For many managers, Americanas’ EBITDA never really spoke to its cash flow. A source said: ‘This contradiction goes back a long time and was questioned and arrogantly dismissed by the previous administration. “Madrid had to speak to six analysts and went straight to the account that was still in question.”
Another director said, “This probably explains the company’s continued need for capital raising over the years.” “This whole situation must have been exacerbated by high interest rates,” which made pedaling difficult and exposed the problem. One analyst said he was skeptical whether other retailers were adopting the same practice – which is now weighing on the entire industry on the stock market.
“They should go public and explain how they calculate the credit withdrawal,” the analyst said. For him, until it becomes clear what this risk is in the market, banking and retail stocks will continue to fall. “It only happens at Americana because they have a banker as CEO,” said one of the directors.
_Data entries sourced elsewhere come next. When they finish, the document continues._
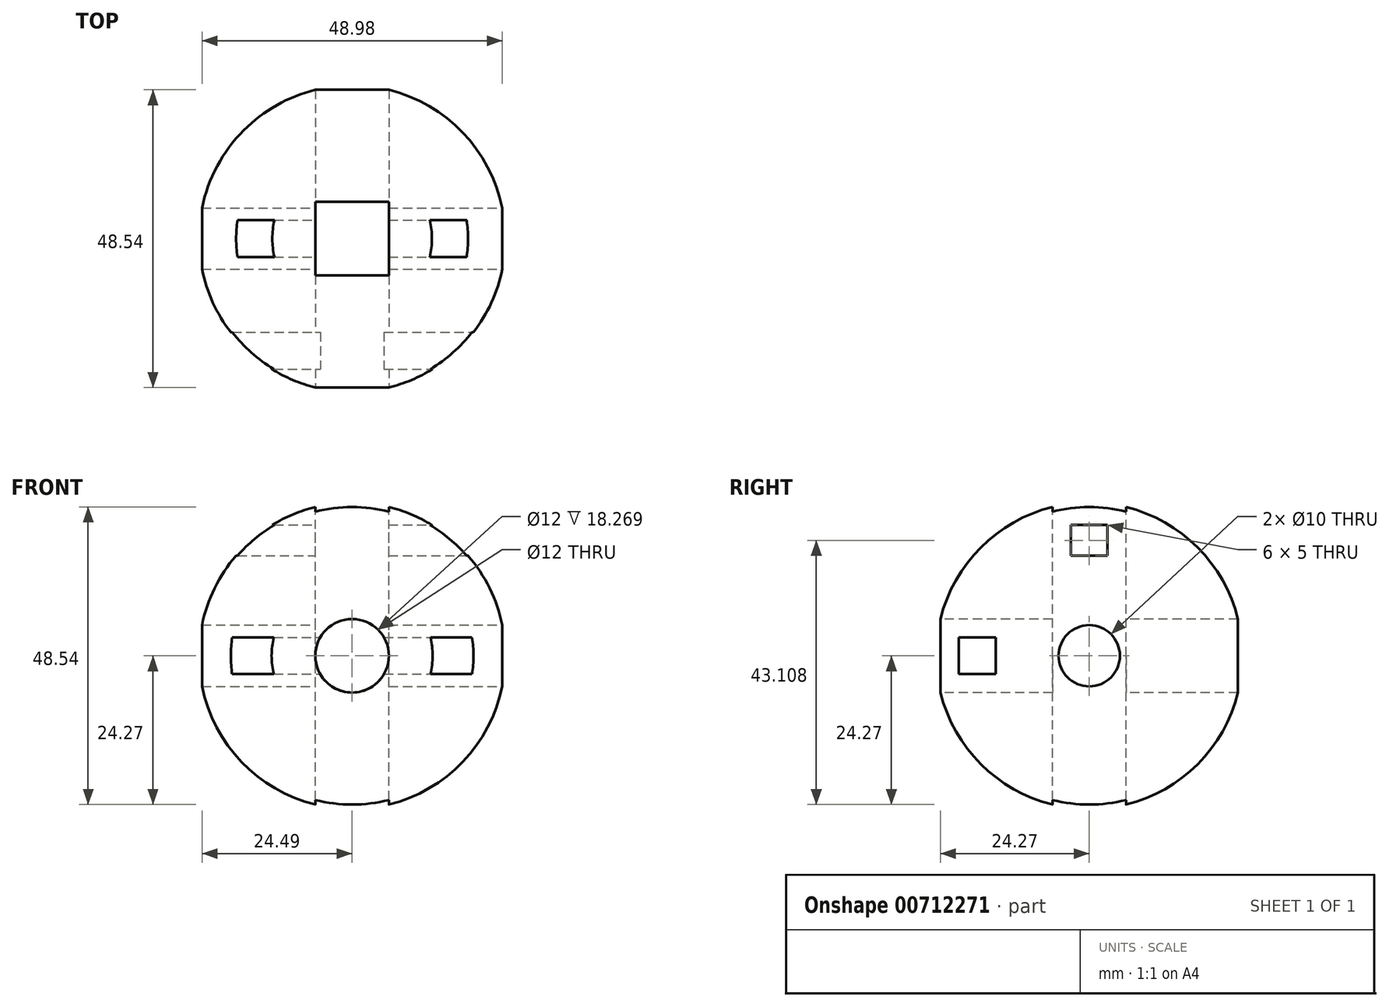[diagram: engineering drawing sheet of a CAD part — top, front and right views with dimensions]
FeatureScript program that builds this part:
annotation { "Feature Type Name" : "Feature", "Feature Type Description" : "" }
export const myFeature = defineFeature(function(context is Context, id is Id, definition is map)
    precondition{}
    {
        {
            var Q0;
            Q0=qCreatedBy(makeId("Front.planeOp"),FACE);
            var sketch = newSketch(context, id + "F0", { "sketchPlane" : qUnion([Q0])});
            skCircle(sketch, "E0", {"center": v(0, 0) * mm, "radius": 25 * mm});
            skLineSegment(sketch, "E1", {"start": v(0, 25) * mm, "end": v(0, -25) * mm});
            skSolve(sketch);
        }
        {
            var Q0;
            {var subQ0=sQuery(id+"F0.wireOp",EDGE,"E1");Q0=makeQuery(id+"F0.imprint","IMPRINT",FACE,{"disambiguationData":[TD([[makeQuery(id+"F0.imprint","IMPRINT",EDGE,{"derivedFrom":subQ0}),1.0]])]});}
            var Q1;
            Q1=sQuery(id+"F0.wireOp",EDGE,"E1");
            revolve(context, id + "F1", {"surfaceOperationType" : NewSurfaceOperationType.NEW, "entities" : qUnion([Q0]), "axis" : qUnion([Q1]), "revolveType" : RevolveType.FULL});
        }
        {
            var Q0;
            Q0=qCreatedBy(makeId("Front.planeOp"),FACE);
            cPlane(context, id + "F2", {"entities" : qUnion([Q0]), "cplaneType" : CPlaneType.OFFSET, "offset" : 25 * mm, "width" : 150 * mm, "height" : 150 * mm});
        }
        {
            var Q0;
            Q0=qCreatedBy(id+"F2.planeOp",FACE);
            var sketch = newSketch(context, id + "F3", { "sketchPlane" : qUnion([Q0])});
            skCircle(sketch, "E2", {"center": v(0, 0) * mm, "radius": 6 * mm});
            skSolve(sketch);
        }
        {
            var Q0;
            Q0=makeQuery(id+"F3.imprint","IMPRINT",FACE,{"disambiguationData":[TD([[makeQuery(id+"F3.imprint","IMPRINT",EDGE,{"derivedFrom":sQuery(id+"F3.wireOp",EDGE,"E2")}),1.0]])]});
            extrude(context, id + "F4", {"entities" : qUnion([Q0]), "operationType" : NewBodyOperationType.REMOVE, "endBound" : BoundingType.THROUGH_ALL, "oppositeDirection" : true, "depth" : 25 * mm, "offsetDistance" : 25 * mm});
        }
        {
            var Q0;
            Q0=qCreatedBy(makeId("Top.planeOp"),FACE);
            cPlane(context, id + "F5", {"entities" : qUnion([Q0]), "cplaneType" : CPlaneType.OFFSET, "offset" : 25 * mm, "width" : 150 * mm, "height" : 150 * mm});
        }
        {
            var Q0;
            Q0=qCreatedBy(id+"F5.planeOp",FACE);
            var sketch = newSketch(context, id + "F6", { "sketchPlane" : qUnion([Q0])});
            skLineSegment(sketch, "E3.bottom", {"start": v(6, -6) * mm, "end": v(-6, -6) * mm});
            skLineSegment(sketch, "E3.top", {"start": v(6, 6) * mm, "end": v(-6, 6) * mm});
            skLineSegment(sketch, "E3.left", {"start": v(6, -6) * mm, "end": v(6, 6) * mm});
            skLineSegment(sketch, "E3.right", {"start": v(-6, -6) * mm, "end": v(-6, 6) * mm});
            skPoint(sketch, "E3.middle", {"position": v(0, 0) * mm});
            skSolve(sketch);
        }
        {
            var Q0;
            Q0=makeQuery(id+"F6.imprint","IMPRINT",FACE,{"disambiguationData":[TD([[makeQuery(id+"F6.imprint","IMPRINT",EDGE,{"derivedFrom":sQuery(id+"F6.wireOp",EDGE,"E3.bottom")}),-1.0]])]});
            extrude(context, id + "F7", {"entities" : qUnion([Q0]), "operationType" : NewBodyOperationType.REMOVE, "endBound" : BoundingType.THROUGH_ALL, "oppositeDirection" : true, "depth" : 25 * mm, "offsetDistance" : 25 * mm});
        }
        {
            var Q0;
            Q0=qCreatedBy(makeId("Right.planeOp"),FACE);
            cPlane(context, id + "F8", {"entities" : qUnion([Q0]), "cplaneType" : CPlaneType.OFFSET, "offset" : 25 * mm, "width" : 150 * mm, "height" : 150 * mm});
        }
        {
            var Q0;
            Q0=qCreatedBy(id+"F8.planeOp",FACE);
            var sketch = newSketch(context, id + "F9", { "sketchPlane" : qUnion([Q0])});
            skLineSegment(sketch, "E4.bottom", {"start": v(-3, 16.34) * mm, "end": v(3, 16.34) * mm});
            skLineSegment(sketch, "E4.top", {"start": v(-3, 21.34) * mm, "end": v(3, 21.34) * mm});
            skLineSegment(sketch, "E4.left", {"start": v(-3, 16.34) * mm, "end": v(-3, 21.34) * mm});
            skLineSegment(sketch, "E4.right", {"start": v(3, 16.34) * mm, "end": v(3, 21.34) * mm});
            skPoint(sketch, "E4.middle", {"position": v(0, 18.84) * mm});
            skLineSegment(sketch, "E5.bottom", {"start": v(-15.27, 3) * mm, "end": v(-21.27, 3) * mm});
            skLineSegment(sketch, "E5.top", {"start": v(-15.27, -3) * mm, "end": v(-21.27, -3) * mm});
            skLineSegment(sketch, "E5.left", {"start": v(-15.27, 3) * mm, "end": v(-15.27, -3) * mm});
            skLineSegment(sketch, "E5.right", {"start": v(-21.27, 3) * mm, "end": v(-21.27, -3) * mm});
            skPoint(sketch, "E5.middle", {"position": v(-18.27, 0) * mm});
            skCircle(sketch, "E6", {"center": v(0, 0) * mm, "radius": 5 * mm});
            skSolve(sketch);
        }
        {
            var Q0;
            Q0=makeQuery(id+"F9.imprint","IMPRINT",FACE,{"disambiguationData":[TD([[makeQuery(id+"F9.imprint","IMPRINT",EDGE,{"derivedFrom":sQuery(id+"F9.wireOp",EDGE,"E6")}),1.0]])]});
            var Q1;
            Q1=makeQuery(id+"F9.imprint","IMPRINT",FACE,{"disambiguationData":[TD([[makeQuery(id+"F9.imprint","IMPRINT",EDGE,{"derivedFrom":sQuery(id+"F9.wireOp",EDGE,"E5.bottom")}),1.0]])]});
            var Q2;
            Q2=makeQuery(id+"F9.imprint","IMPRINT",FACE,{"disambiguationData":[TD([[makeQuery(id+"F9.imprint","IMPRINT",EDGE,{"derivedFrom":sQuery(id+"F9.wireOp",EDGE,"E4.bottom")}),1.0]])]});
            extrude(context, id + "F10", {"entities" : qUnion([Q0, Q1, Q2]), "operationType" : NewBodyOperationType.REMOVE, "endBound" : BoundingType.THROUGH_ALL, "oppositeDirection" : true, "depth" : 25 * mm, "offsetDistance" : 25 * mm});
        }
    });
After the call with the market, Real recorded an 11-minute video – available on the Americanas IR website – in which he gave some figures, including “a total debt of 30 to 35 billion reais”. Again, the managers were confused.
In its third quarter balance sheet, the company reported R$16.5 billion in loans and financing, R$4.3 billion in bonds and – and adding another R$5 billion from suppliers – a total debt of R$25.8 billion. “Between five and ten billion Brazilian reais are missing to give the debt figure he mentioned,” he said.
Real started the call by saying that risk-free structuring was a problem across the Brazilian market and mentioned that retailer Centro suffered from the same problem in the 1990s.
He urged investors to pay attention to what he said, not “how they felt”. Ryall also said he doesn’t see a toxic culture at the company, “but it lacks transparency and controls.”
“The level of transparency and the willingness of management itself to want to talk about issues and challenges hasn’t been as fluid through the organization as it should have been,” he said.
Ryall said Americana “should be able to operate with a lower level of capital and working capital than the current level.” According to him, this reduction could vary between 50% and 60%, which would generate savings of around R$2 billion for the company.